Resolution No. 21/2026
of the Ordinary General Meeting
of Grupa Pracuj S.A. with its registered office in Warsaw
of 17 June 2026
on increase of reserve capital earmarked for the acquisition of own shares

§ 1.

The Ordinary General Meeting of Grupa Pracuj S.A. with its registered office in Warsaw (the "Company"), resolves to increase the reserve capital created pursuant to Resolution No. 21/2025 of the Ordinary General Meeting of the Company dated 16 June 2025 on the creation of reserve capital earmarked for the acquisition of own shares, by the amount of PLN 11,500,000 (eleven million five hundred thousand Polish zlotys), i.e. to the amount of PLN 88,000,000 (eighty eight million Polish zlotys). The amount by which the reserve capital is increased shall be transferred from the Company's supplementary capital, which shall be reduced accordingly.

§ 2.

The resolution comes into force upon its adoption.

Justification of the draft resolution: The purpose of the resolution is to provide the Company with adequate capital to implement the Incentive Scheme for 2025–2027 in connection with the increase in the maximum aggregate number of shares available to Incentive Scheme Participants.
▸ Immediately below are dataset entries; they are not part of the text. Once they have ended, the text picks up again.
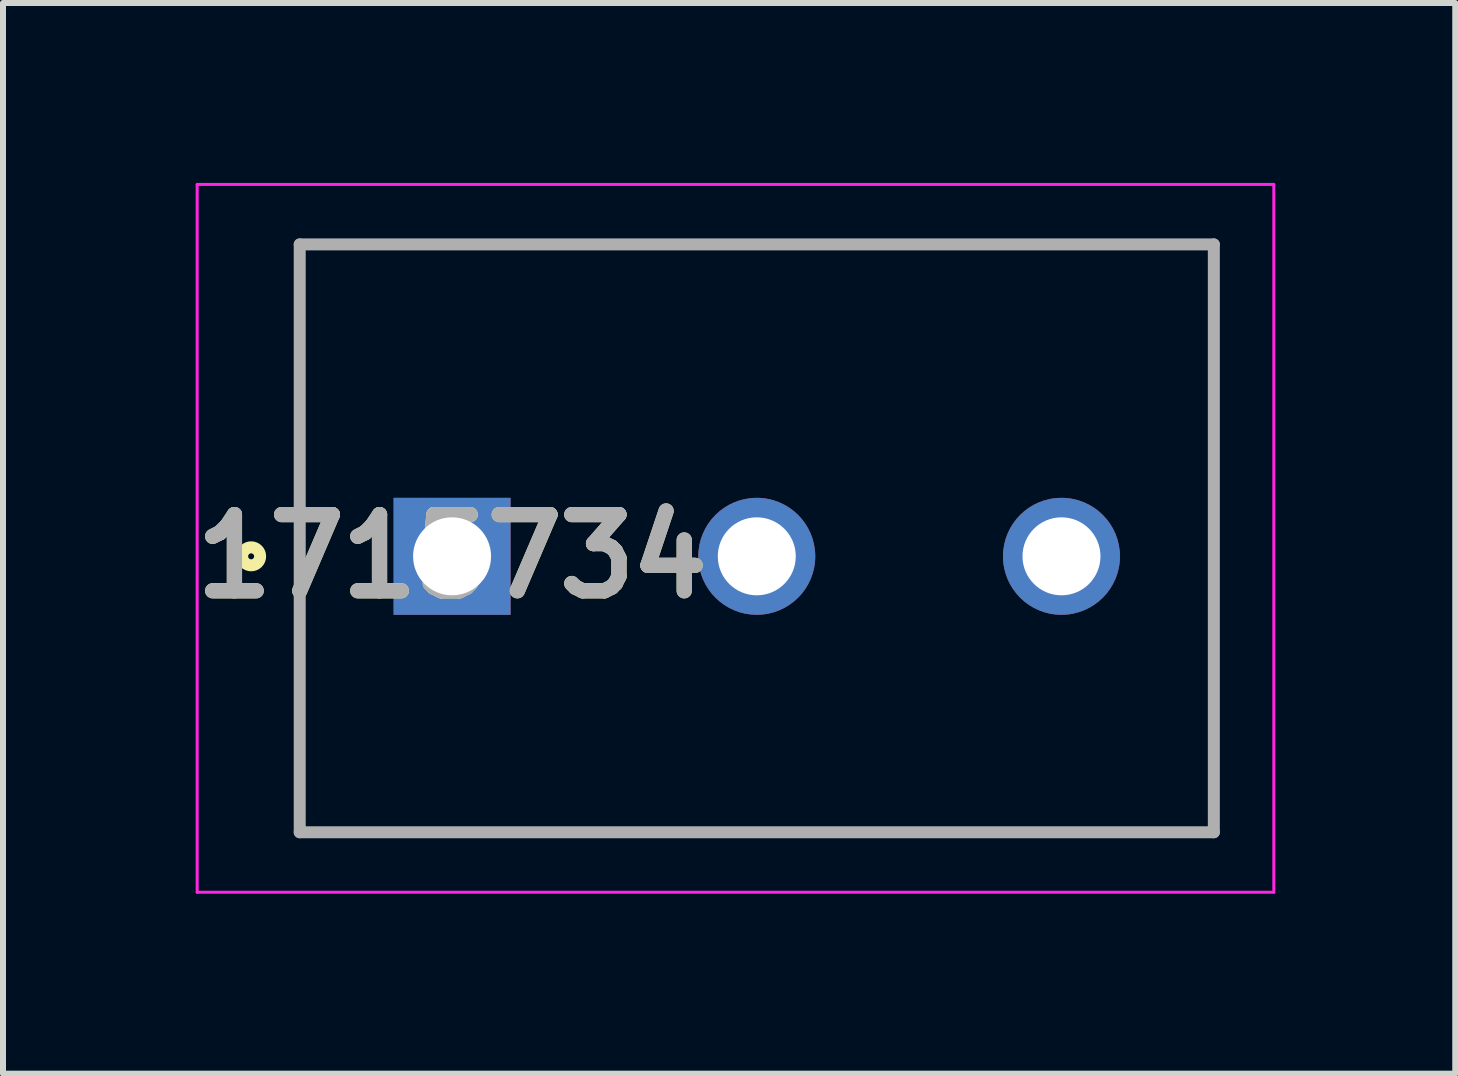
<source format=kicad_pcb>
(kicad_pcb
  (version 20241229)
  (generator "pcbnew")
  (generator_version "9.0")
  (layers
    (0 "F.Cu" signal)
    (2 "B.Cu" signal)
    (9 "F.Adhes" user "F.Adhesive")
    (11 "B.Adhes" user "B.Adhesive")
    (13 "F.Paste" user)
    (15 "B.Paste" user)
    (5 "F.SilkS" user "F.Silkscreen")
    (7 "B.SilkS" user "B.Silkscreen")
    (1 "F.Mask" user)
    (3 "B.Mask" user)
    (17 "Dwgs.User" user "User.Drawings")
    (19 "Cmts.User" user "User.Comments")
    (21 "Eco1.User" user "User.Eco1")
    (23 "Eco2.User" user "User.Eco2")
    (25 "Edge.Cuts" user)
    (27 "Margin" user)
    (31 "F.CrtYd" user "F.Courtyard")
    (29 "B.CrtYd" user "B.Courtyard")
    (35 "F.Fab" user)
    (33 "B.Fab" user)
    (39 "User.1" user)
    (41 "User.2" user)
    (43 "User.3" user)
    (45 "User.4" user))
  (footprint "1715734"
    (layer "F.Cu")
    (at 4.487 6.225)
    (property "Reference" "1715734" (at 0 0 0) (layer "F.SilkS") (effects (font (size 1.27 1.27) (thickness 0.254))))
    (attr through_hole)
    (fp_line (start -2.54 -5.2) (end 12.7 -5.2) (stroke (width 0.1) (type solid)) (layer "F.SilkS"))
    (fp_line (start -2.54 4.6) (end -2.54 -5.2) (stroke (width 0.1) (type solid)) (layer "F.SilkS"))
    (fp_line (start 12.7 -5.2) (end 12.7 4.6) (stroke (width 0.1) (type solid)) (layer "F.SilkS"))
    (fp_line (start 12.7 4.6) (end -2.54 4.6) (stroke (width 0.1) (type solid)) (layer "F.SilkS"))
    (fp_circle (center -3.35 0) (end -3.35 0.05) (stroke (width 0.2) (type solid)) (fill no) (layer "F.SilkS"))
    (fp_line (start -4.25 -6.2) (end 13.7 -6.2) (stroke (width 0.05) (type solid)) (layer "F.CrtYd"))
    (fp_line (start -4.25 5.6) (end -4.25 -6.2) (stroke (width 0.05) (type solid)) (layer "F.CrtYd"))
    (fp_line (start 13.7 -6.2) (end 13.7 5.6) (stroke (width 0.05) (type solid)) (layer "F.CrtYd"))
    (fp_line (start 13.7 5.6) (end -4.25 5.6) (stroke (width 0.05) (type solid)) (layer "F.CrtYd"))
    (fp_line (start -2.54 -5.2) (end 12.7 -5.2) (stroke (width 0.2) (type solid)) (layer "F.Fab"))
    (fp_line (start -2.54 4.6) (end -2.54 -5.2) (stroke (width 0.2) (type solid)) (layer "F.Fab"))
    (fp_line (start 12.7 -5.2) (end 12.7 4.6) (stroke (width 0.2) (type solid)) (layer "F.Fab"))
    (fp_line (start 12.7 4.6) (end -2.54 4.6) (stroke (width 0.2) (type solid)) (layer "F.Fab"))
    (fp_text user "${REFERENCE}" (at 0 0 0) (layer "F.Fab") (effects (font (size 1.27 1.27) (thickness 0.254))))
    (pad "1" thru_hole rect (at 0 0) (size 1.95 1.95) (drill 1.3) (layers "*.Cu" "*.Mask"))
    (pad "2" thru_hole circle (at 5.08 0) (size 1.95 1.95) (drill 1.3) (layers "*.Cu" "*.Mask"))
    (pad "3" thru_hole circle (at 10.16 0) (size 1.95 1.95) (drill 1.3) (layers "*.Cu" "*.Mask")))
  (gr_rect
    (start -3 -3)
    (end 21.212 14.85)
    (stroke (width 0.1) (type default))
    (fill no)
    (layer "Edge.Cuts")))
</source>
The increase of the reserve capital serves to secure the Company's ability to acquire own shares for the purposes of implementing the Scheme.


Resolution No. 22/2026
of the Ordinary General Meeting
of Grupa Pracuj S.A. with its registered office in Warsaw
of 17 June 2026

amending the Resolution No. 22/2025 of the Company's Ordinary General Meeting dated 16 June 2025 on granting authorization to the Management Board to acquire the Company's own shares and authorizing the acquisition

§ 1.

The Ordinary General Meeting of Grupa Pracuj S.A. with its registered office in Warsaw (the "Company") resolves to:

1) amend Resolution No. 22/2025 of the Ordinary General Meeting of the Company dated 16 June 2025 on granting authorization to the Management Board to acquire the Company's own shares and authorizing the acquisition ("OGM Resolution 22/2025") as follows:

a) § 1 item 2) of OGM Resolution 22/2025 shall read as follows:

„2) The total number of Shares acquired as part of the Scheme may not exceed 1,240,168 (one million two hundred forty thousand one hundred sixty-eight) Shares, with a total nominal value of no more than PLN 6,200,840 (six million two hundred thousand eight hundred forty Polish zlotys), which corresponds to 1.8% of the current value of the Company's share capital.”
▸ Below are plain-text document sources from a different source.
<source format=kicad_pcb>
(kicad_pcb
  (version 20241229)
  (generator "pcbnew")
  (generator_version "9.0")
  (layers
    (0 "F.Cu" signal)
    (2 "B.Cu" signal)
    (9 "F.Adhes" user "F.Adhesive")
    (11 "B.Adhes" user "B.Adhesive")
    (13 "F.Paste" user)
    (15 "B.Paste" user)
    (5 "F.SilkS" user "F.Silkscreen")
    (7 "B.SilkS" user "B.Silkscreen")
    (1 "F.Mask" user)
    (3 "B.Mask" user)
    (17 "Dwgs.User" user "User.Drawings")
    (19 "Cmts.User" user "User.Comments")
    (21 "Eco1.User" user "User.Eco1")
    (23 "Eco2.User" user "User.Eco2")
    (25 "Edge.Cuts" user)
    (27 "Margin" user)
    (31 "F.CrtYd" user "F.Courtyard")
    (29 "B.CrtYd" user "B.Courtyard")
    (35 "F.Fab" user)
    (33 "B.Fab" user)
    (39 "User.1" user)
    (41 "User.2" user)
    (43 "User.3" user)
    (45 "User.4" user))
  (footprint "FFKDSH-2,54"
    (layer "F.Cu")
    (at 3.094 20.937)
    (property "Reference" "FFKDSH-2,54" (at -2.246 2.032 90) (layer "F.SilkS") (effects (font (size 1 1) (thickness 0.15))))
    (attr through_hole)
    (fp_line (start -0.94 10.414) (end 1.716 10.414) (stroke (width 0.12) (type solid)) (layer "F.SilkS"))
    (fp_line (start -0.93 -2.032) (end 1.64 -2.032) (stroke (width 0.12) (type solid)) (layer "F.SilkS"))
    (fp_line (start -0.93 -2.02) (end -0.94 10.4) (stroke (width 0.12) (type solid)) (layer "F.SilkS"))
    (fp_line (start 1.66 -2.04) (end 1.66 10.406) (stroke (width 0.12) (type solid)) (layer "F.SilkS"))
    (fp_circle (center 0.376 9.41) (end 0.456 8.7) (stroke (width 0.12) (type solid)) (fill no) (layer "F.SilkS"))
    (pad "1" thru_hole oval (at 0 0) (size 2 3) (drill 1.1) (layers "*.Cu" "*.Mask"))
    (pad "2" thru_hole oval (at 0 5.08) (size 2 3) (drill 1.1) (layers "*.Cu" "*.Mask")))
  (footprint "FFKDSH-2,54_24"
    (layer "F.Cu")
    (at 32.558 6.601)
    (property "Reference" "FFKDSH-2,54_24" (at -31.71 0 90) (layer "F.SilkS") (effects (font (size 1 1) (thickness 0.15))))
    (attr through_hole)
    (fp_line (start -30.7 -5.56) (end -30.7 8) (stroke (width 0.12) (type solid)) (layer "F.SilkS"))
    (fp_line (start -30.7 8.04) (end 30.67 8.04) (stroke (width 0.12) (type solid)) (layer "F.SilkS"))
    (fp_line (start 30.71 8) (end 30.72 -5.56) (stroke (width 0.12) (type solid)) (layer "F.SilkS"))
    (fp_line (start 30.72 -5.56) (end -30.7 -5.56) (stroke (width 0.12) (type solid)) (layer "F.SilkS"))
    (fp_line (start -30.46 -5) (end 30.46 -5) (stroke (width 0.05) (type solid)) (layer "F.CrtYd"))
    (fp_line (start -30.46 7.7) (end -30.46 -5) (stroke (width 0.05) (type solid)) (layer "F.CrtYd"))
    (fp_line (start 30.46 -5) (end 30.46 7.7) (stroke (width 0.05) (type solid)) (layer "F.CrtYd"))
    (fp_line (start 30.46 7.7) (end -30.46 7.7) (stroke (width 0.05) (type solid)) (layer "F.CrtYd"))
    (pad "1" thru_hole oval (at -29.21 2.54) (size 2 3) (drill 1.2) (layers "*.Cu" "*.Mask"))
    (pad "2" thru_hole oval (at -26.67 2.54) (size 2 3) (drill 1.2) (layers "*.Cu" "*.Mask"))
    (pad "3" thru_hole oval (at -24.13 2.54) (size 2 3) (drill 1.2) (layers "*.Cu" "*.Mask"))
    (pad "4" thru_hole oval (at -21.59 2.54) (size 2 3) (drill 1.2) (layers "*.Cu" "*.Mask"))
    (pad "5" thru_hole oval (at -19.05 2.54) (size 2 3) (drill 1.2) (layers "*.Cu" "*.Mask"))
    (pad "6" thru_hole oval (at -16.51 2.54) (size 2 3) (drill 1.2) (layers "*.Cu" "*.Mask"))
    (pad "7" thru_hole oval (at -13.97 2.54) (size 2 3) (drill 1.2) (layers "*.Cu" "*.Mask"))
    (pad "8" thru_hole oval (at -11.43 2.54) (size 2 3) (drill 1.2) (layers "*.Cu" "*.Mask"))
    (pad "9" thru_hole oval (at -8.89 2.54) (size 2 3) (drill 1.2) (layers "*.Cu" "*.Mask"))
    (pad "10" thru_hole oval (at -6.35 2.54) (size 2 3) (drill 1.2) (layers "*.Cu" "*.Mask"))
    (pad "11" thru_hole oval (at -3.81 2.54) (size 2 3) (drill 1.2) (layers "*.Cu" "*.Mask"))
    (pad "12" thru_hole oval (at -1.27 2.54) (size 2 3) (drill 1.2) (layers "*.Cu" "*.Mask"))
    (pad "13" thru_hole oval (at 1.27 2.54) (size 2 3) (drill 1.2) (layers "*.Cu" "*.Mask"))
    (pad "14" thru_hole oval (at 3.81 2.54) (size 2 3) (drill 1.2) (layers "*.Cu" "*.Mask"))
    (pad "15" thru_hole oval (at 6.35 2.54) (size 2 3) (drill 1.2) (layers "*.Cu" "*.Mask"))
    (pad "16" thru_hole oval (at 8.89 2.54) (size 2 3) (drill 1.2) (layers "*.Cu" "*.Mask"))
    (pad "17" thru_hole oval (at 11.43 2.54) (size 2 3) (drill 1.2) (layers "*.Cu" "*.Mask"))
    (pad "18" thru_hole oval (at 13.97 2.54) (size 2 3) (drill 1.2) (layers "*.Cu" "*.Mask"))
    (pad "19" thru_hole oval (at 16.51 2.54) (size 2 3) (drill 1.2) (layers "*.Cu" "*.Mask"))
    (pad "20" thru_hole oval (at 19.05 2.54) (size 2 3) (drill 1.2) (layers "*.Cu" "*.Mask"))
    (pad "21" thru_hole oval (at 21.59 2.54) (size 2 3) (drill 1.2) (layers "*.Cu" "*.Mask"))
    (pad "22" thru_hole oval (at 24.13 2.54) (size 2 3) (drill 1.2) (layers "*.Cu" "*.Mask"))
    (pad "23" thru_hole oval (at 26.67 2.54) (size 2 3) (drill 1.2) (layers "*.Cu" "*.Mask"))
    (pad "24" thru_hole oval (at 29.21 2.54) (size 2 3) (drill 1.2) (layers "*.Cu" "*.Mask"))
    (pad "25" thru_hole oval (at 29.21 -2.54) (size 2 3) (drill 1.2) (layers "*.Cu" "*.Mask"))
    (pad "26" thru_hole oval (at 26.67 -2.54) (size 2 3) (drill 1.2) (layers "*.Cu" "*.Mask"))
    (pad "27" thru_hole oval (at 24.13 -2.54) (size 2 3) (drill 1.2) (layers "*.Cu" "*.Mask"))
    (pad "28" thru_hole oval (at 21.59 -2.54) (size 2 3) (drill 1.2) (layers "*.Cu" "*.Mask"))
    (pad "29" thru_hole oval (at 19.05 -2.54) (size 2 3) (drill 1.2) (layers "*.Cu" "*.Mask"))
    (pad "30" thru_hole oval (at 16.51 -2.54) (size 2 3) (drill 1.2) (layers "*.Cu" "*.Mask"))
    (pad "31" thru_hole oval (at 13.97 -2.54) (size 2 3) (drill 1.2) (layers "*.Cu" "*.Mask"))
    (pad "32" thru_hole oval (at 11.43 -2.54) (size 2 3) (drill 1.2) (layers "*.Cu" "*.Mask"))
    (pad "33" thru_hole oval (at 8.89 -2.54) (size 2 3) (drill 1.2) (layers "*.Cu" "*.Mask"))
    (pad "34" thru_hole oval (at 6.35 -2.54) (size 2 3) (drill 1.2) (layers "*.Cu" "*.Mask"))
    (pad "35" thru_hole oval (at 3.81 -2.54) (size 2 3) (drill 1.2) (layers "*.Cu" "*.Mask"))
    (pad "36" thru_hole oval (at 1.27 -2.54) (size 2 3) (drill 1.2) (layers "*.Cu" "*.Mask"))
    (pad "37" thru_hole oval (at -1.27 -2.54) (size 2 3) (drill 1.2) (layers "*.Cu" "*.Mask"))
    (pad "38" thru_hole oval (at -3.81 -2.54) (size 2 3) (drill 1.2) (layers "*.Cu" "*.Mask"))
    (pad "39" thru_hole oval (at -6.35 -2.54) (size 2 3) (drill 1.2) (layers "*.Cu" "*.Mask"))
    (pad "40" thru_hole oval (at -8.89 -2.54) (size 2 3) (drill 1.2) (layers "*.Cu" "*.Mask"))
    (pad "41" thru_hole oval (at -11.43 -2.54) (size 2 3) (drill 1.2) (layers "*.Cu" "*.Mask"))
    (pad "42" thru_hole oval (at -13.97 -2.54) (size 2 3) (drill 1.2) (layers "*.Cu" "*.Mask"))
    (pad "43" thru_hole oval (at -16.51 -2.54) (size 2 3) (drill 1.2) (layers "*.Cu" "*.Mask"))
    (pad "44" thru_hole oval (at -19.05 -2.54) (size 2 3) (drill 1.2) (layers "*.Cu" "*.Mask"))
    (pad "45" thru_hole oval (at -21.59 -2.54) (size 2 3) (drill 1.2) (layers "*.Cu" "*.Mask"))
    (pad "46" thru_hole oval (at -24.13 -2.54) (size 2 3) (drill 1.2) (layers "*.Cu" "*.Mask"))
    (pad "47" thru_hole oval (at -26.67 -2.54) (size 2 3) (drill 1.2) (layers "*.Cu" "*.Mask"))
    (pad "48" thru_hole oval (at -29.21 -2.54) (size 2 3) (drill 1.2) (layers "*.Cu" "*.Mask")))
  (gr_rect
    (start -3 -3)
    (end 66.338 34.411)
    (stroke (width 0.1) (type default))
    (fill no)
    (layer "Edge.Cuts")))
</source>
b) § 1 item 3) of OGM Resolution 22/2025 shall read as follows:

„3) The maximum sum allocated to the Scheme is PLN 88,000,000 (eighty eight million Polish zlotys).”

c) § 1 item 5) of OGM Resolution 22/2025 shall read as follows:

„5) The Shares will be acquired from funds accumulated in the Company's reserve capital (the “Reserve Capital”) (funds allocated to the Scheme):”
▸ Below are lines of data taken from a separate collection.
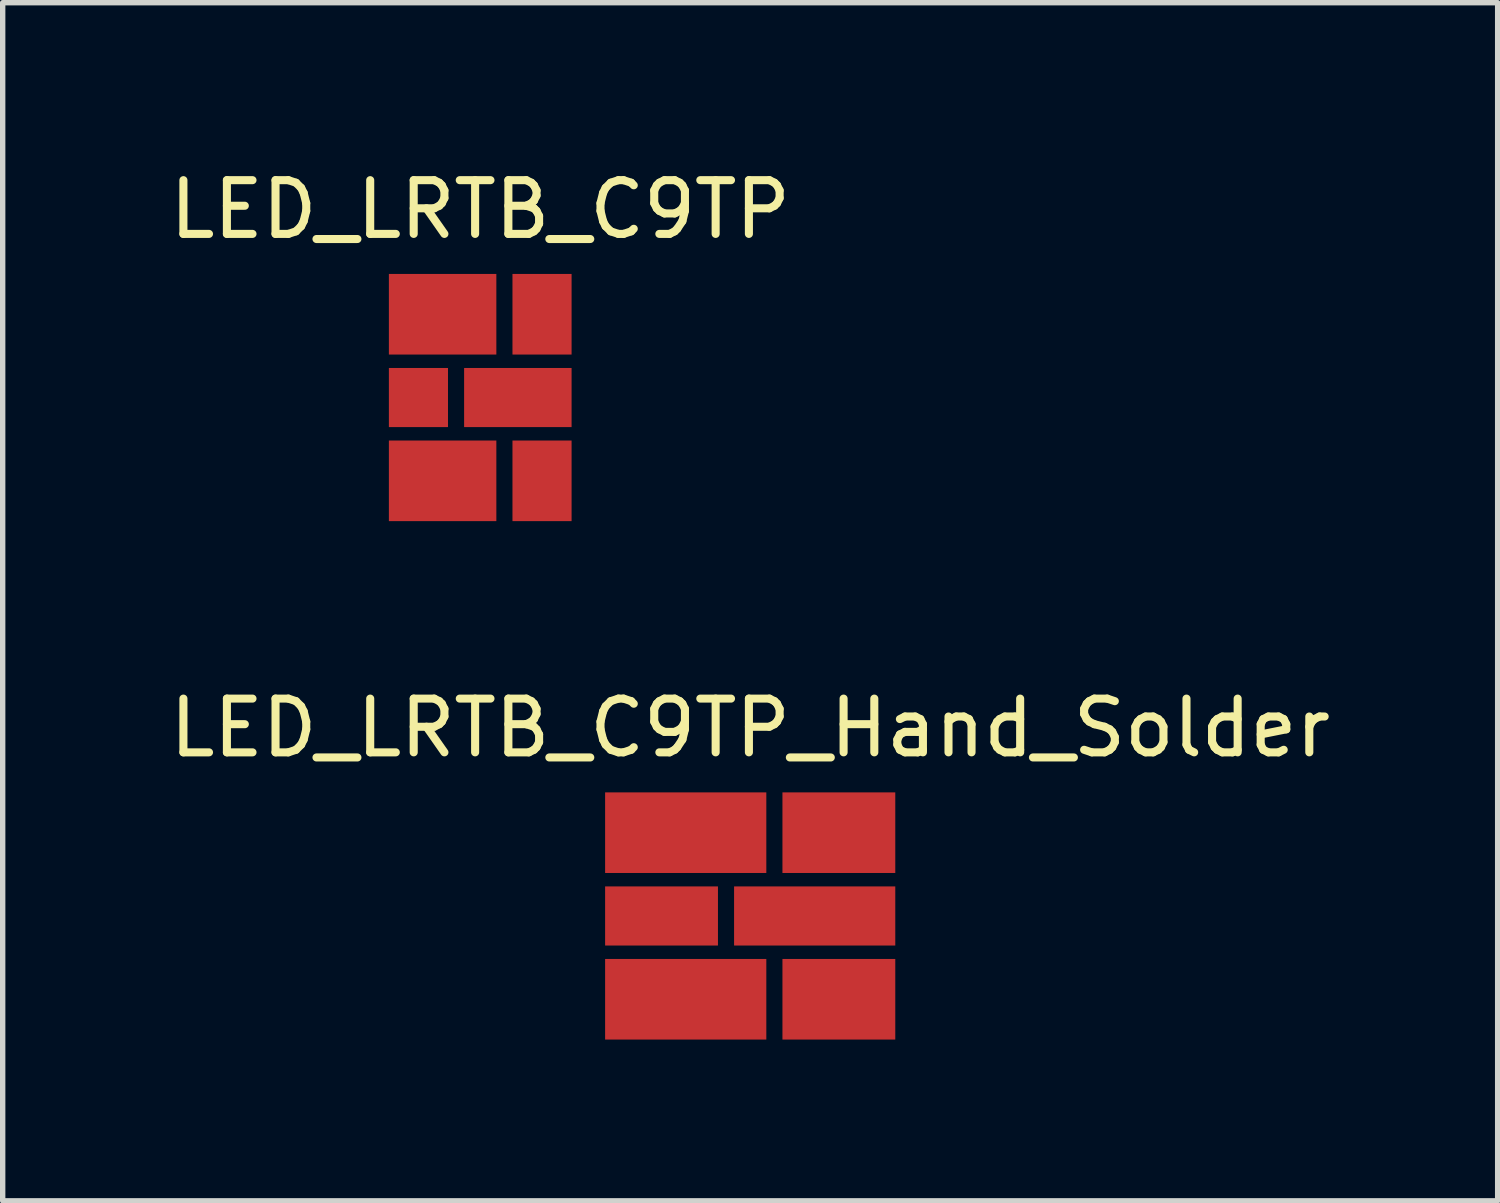
<source format=kicad_pcb>
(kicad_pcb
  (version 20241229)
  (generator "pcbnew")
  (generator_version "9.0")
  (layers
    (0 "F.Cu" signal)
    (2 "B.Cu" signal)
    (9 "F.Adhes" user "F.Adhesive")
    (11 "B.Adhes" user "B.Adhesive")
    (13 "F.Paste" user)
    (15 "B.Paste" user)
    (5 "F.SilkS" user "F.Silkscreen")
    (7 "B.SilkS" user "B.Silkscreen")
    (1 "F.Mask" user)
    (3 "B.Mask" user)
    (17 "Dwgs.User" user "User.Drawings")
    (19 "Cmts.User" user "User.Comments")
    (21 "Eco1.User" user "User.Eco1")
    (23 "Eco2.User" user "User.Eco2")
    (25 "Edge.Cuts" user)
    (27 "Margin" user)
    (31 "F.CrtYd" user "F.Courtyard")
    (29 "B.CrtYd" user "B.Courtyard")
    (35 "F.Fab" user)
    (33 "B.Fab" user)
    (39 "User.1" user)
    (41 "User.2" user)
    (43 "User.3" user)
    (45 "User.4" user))
  (footprint "LED_LRTB_C9TP"
    (layer "F.Cu")
    (at 5.887 4.348)
    (property "Reference" "LED_LRTB_C9TP" (at 0 -3.5 180) (layer "F.SilkS") (effects (font (size 1 1) (thickness 0.15))))
    (attr smd)
    (pad "1" smd rect (at -0.7 -1.55 90) (size 1.5 2) (layers "F.Cu" "F.Mask" "F.Paste"))
    (pad "2" smd rect (at -1.15 0 90) (size 1.1 1.1) (layers "F.Cu" "F.Mask" "F.Paste"))
    (pad "3" smd rect (at -0.7 1.55 90) (size 1.5 2) (layers "F.Cu" "F.Mask" "F.Paste"))
    (pad "4" smd rect (at 1.15 1.55 90) (size 1.5 1.1) (layers "F.Cu" "F.Mask" "F.Paste"))
    (pad "5" smd rect (at 0.7 0 90) (size 1.1 2) (layers "F.Cu" "F.Mask" "F.Paste"))
    (pad "6" smd rect (at 1.15 -1.55 90) (size 1.5 1.1) (layers "F.Cu" "F.Mask" "F.Paste")))
  (footprint "LED_LRTB_C9TP_Hand_Solder"
    (layer "F.Cu")
    (at 10.911 13.996)
    (property "Reference" "LED_LRTB_C9TP_Hand_Solder" (at 0 -3.5 180) (layer "F.SilkS") (effects (font (size 1 1) (thickness 0.15))))
    (attr smd)
    (pad "1" smd rect (at -1.2 -1.55 90) (size 1.5 3) (layers "F.Cu" "F.Mask" "F.Paste"))
    (pad "2" smd rect (at -1.65 0 90) (size 1.1 2.1) (layers "F.Cu" "F.Mask" "F.Paste"))
    (pad "3" smd rect (at -1.2 1.55 90) (size 1.5 3) (layers "F.Cu" "F.Mask" "F.Paste"))
    (pad "4" smd rect (at 1.65 1.55 90) (size 1.5 2.1) (layers "F.Cu" "F.Mask" "F.Paste"))
    (pad "5" smd rect (at 1.2 0 90) (size 1.1 3) (layers "F.Cu" "F.Mask" "F.Paste"))
    (pad "6" smd rect (at 1.65 -1.55 90) (size 1.5 2.1) (layers "F.Cu" "F.Mask" "F.Paste")))
  (gr_rect
    (start -3 -3)
    (end 24.821 19.297)
    (stroke (width 0.1) (type default))
    (fill no)
    (layer "Edge.Cuts")))
</source>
a) established and funded pursuant to Resolution No. 21/2025 of the Company's Ordinary General Meeting of 16 June 2025, increased pursuant to Resolution No. 21/2026 of the Ordinary General Meeting of the Company dated 17 June 2026, and

b) funded for this purpose by the General Meeting from the amount that, pursuant to Article 348 § 1 of the Commercial Companies Code, may be allocated for distribution among the Company's shareholders.”

d) § 1 item 6) of OGM Resolution 22/2025 shall read as follows:

„6) The price at which the Company will acquire Shares under the Scheme may not be lower than PLN 35 (thirty five Polish zlotys) and higher than PLN 80 (eighty Polish zlotys).”

2) In all other respects OGM Resolution 22/2025 shall remain unchanged.

§ 2.

The resolution comes into force upon its adoption.

Justification of the draft resolution: The amendment of Resolution No. 22/2025 of the Ordinary General Meeting of the Company dated 16 June 2025 on authorising the Management Board to acquire own shares and granting consent for such acquisition is intended to adjust the maximum number of own shares that may be acquired by the Company to the increased limit of shares covered by the Incentive Scheme for 2025–2027, as well as to the increased reserve capital. In addition, taking market conditions


into account, the Management Board has proposed lowering the minimum acquisition price of shares to PLN 35.